Consignes:
1 > Répondez à ces questions d'après le texte sur la négociation :
(a) Comment nomme-t-on la situation où les signaux envoyés contredisent les messages ?
(b) Quel message le texte juge-t-il préférable au message accusatoire pour exprimer ses émotions ?
(c) Selon le texte, de quoi dépend étroitement votre pouvoir dans une négociation ?
2 > Reproduisez le passage du texte sur la négociation qui commence à « 4. Pouvez-vous partager » et se termine à « pas avec vous-même. ».

Texte à analyser:
En négociation, il n’y a pas que les chiffres, les faits et les arguments logiques. Il y a aussi les expressions, les non-dits, les regards, les attitudes et les comportements qui envoient des signaux aussi sûrement que les mots envoient des messages. Lorsque ces signaux et les messages vont dans le même sens, on dit qu’il y a consonance cognitive, la communication est limpide, cohérente et efficace. Les choses se compliquent lorsque les signaux envoyés contredisent les messages. On parle alors de dissonance cognitive. C’est le cas lorsque des émotions ne sont pas en phase avec les mots. Dans ce cas, on agit avec la plus grande méfiance car on craint une manipulation.

En négociation il vaut donc mieux afficher des émotions cohérentes avec ses propos plutôt que de tenter de dissimuler ses émotions. Cela pose la question de la place des émotions en négociation. Beaucoup de gens ne savent que répondre, les émotions les embarrassent au point qu’ils aimeraient s’en
débarrasser. Soit elles nous submergent soit on les met sous le tapis. En fait, il faut reconnaitre que les émotions ont droit de cité dans la négociation. Et il est vain de prétendre les évacuer du débat. La réalité, c’est que les émotions fortes hantent les protagonistes et polluent leurs interactions.

Que faire alors ? La seule vraie question qui se pose n’est pas « faut-il les exprimer » mais bien comment doit-on les exprimer ? Il s’agit de les exprimer d’une façon qui soit audible, acceptable pour la partie adverse. Le message « je » qui consiste à centrer l’expression de ses émotions sur sa propre personne, « il me semble que », « j’ai le sentiment que »,voilà ce que je ressens … » est de ce point de vue préférable au message accusatoire qui vise l’interlocuteur, en général en lui prêtant de mauvaises intentions à travers des attaques comme « tu l’as fait exprès » ou « tu as cherché à me nuire » qui sont rarement efficaces et qui provoquent une spirale défensive d’attaques et de contre-attaques.

4. Pouvez-vous partager une stratégie de négociation à succès facilement applicable ?

Un conseil : négociez avec la partie adverse, ne négociez pas avec vous-même.

Dans la négociation avec la partie adverse, soyez ambitieux, visez haut, faites jouer le principe de réciprocité et ne faites pas de concessions sans en obtenir en retour. Soyez ferme sur vos objectifs mais flexible sur les moyens pour y parvenir.

Quel est votre pouvoir dans telle négociation ? Votre pouvoir dépend étroitement de la qualité de votre solution de rechange en l’absence d’un accord négocié (la fameuse BATNA de Fisher et Ury : Best Alternative To a Negotiated Agreement). Si cette solution de rechange, ou plan B, est attrayante vous avez du pouvoir. Si elle est médiocre, votre pouvoir est faible. Si elle est affreuse, vous n’avez pas de pouvoir. Autant le savoir et négocier en conséquence. Un accord n’est ni bon ni mauvais dans l’absolu. Un accord est acceptable si votre solution de rechange est mauvaise. Par contre l’accord peut être rejeté si votre solution de rechange est bonne.

Extraits des items:
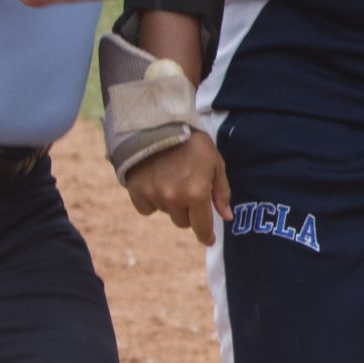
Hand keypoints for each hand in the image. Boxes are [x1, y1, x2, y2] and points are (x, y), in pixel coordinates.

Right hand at [125, 130, 232, 244]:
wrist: (158, 123)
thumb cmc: (192, 142)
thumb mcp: (215, 163)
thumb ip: (221, 191)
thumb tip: (227, 217)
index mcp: (197, 193)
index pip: (201, 226)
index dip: (205, 235)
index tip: (208, 239)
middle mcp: (174, 198)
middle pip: (182, 221)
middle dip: (189, 211)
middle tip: (189, 191)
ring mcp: (153, 195)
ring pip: (165, 213)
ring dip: (171, 203)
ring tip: (173, 179)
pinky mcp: (136, 190)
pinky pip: (146, 208)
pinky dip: (152, 201)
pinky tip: (156, 183)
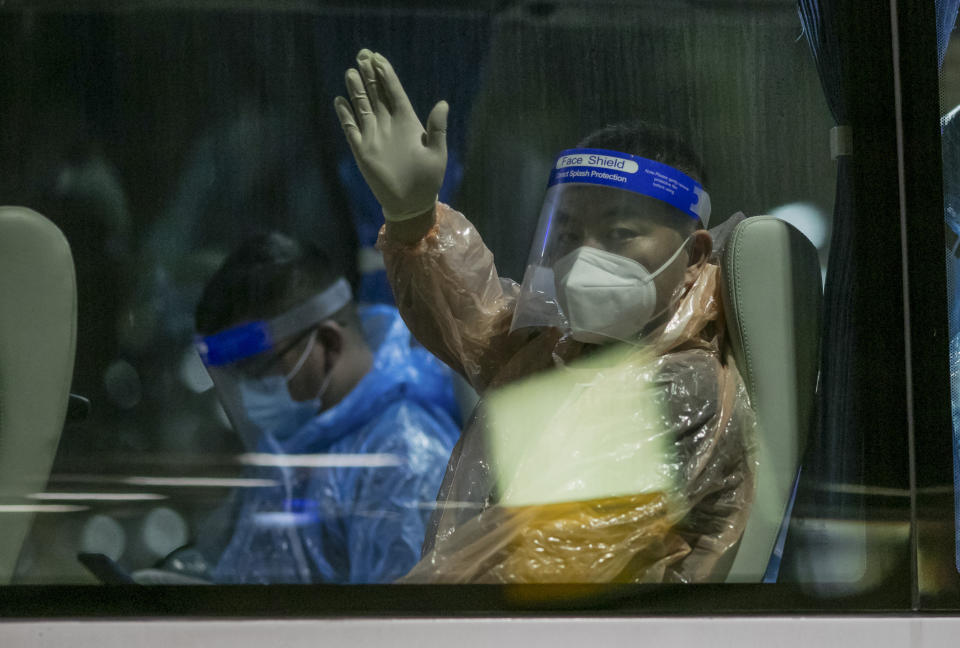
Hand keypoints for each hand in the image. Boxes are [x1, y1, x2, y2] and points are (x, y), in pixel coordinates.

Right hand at [334, 49, 447, 220]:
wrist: (411, 204)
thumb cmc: (428, 180)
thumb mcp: (437, 154)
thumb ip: (437, 129)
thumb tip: (442, 103)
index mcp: (407, 122)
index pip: (394, 92)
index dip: (387, 74)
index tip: (379, 57)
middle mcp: (388, 125)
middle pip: (376, 94)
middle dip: (370, 74)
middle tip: (362, 54)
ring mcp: (374, 136)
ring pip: (363, 106)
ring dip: (357, 90)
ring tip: (351, 71)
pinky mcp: (362, 150)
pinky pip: (351, 129)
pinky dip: (345, 115)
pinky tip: (340, 101)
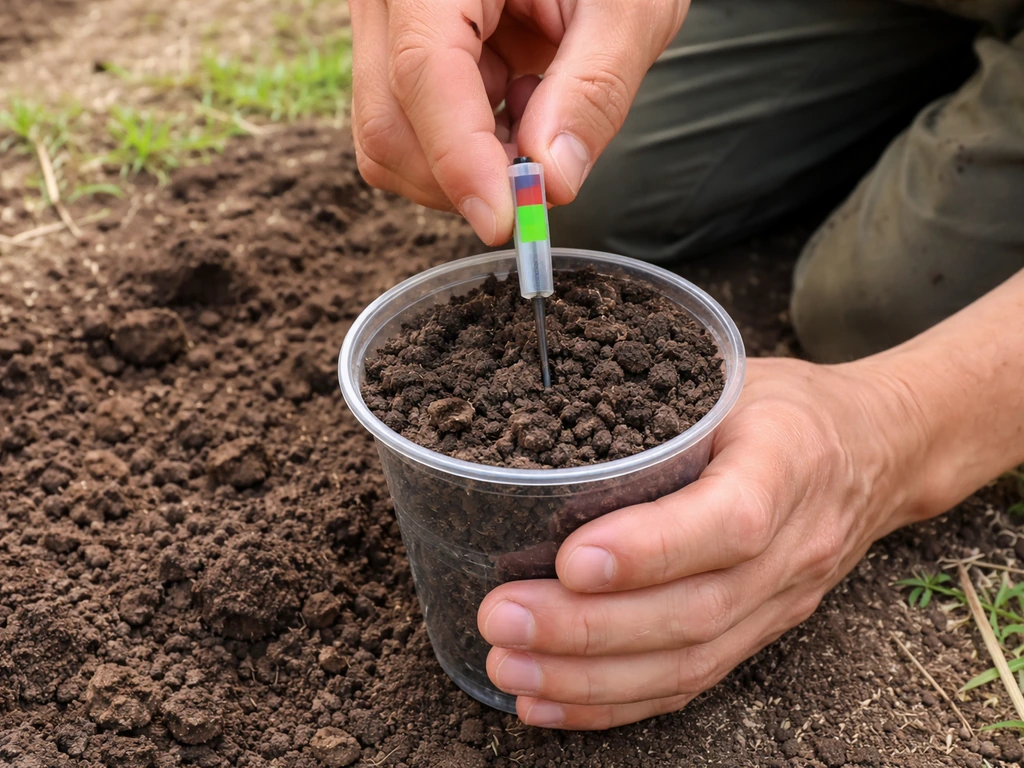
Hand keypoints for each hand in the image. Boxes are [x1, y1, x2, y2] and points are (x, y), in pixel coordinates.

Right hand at [350, 0, 687, 243]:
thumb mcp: (628, 6)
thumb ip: (593, 91)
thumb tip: (554, 182)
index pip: (421, 70)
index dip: (459, 157)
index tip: (506, 220)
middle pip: (389, 124)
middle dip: (466, 174)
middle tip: (544, 169)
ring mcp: (384, 27)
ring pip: (393, 141)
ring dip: (471, 161)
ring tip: (537, 103)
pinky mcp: (397, 55)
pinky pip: (411, 131)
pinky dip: (470, 145)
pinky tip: (517, 97)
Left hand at [477, 357, 926, 728]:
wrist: (877, 452)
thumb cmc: (785, 406)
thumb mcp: (731, 377)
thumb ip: (659, 410)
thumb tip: (548, 436)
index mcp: (790, 463)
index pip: (731, 521)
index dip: (651, 550)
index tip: (570, 560)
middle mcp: (794, 546)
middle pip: (696, 610)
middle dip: (589, 628)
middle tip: (502, 619)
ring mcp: (781, 600)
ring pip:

Réponses de l'exercice:
1 >
(a) On parle de dissonance cognitive.
(b) Le message « je », qui centre l'expression de ses émotions sur sa propre personne.
(c) De la qualité de votre solution de rechange en l'absence d'un accord négocié, la BATNA de Fisher et Ury.

2 >
4. Pouvez-vous partager une stratégie de négociation à succès facilement applicable ?

Un conseil : négociez avec la partie adverse, ne négociez pas avec vous-même.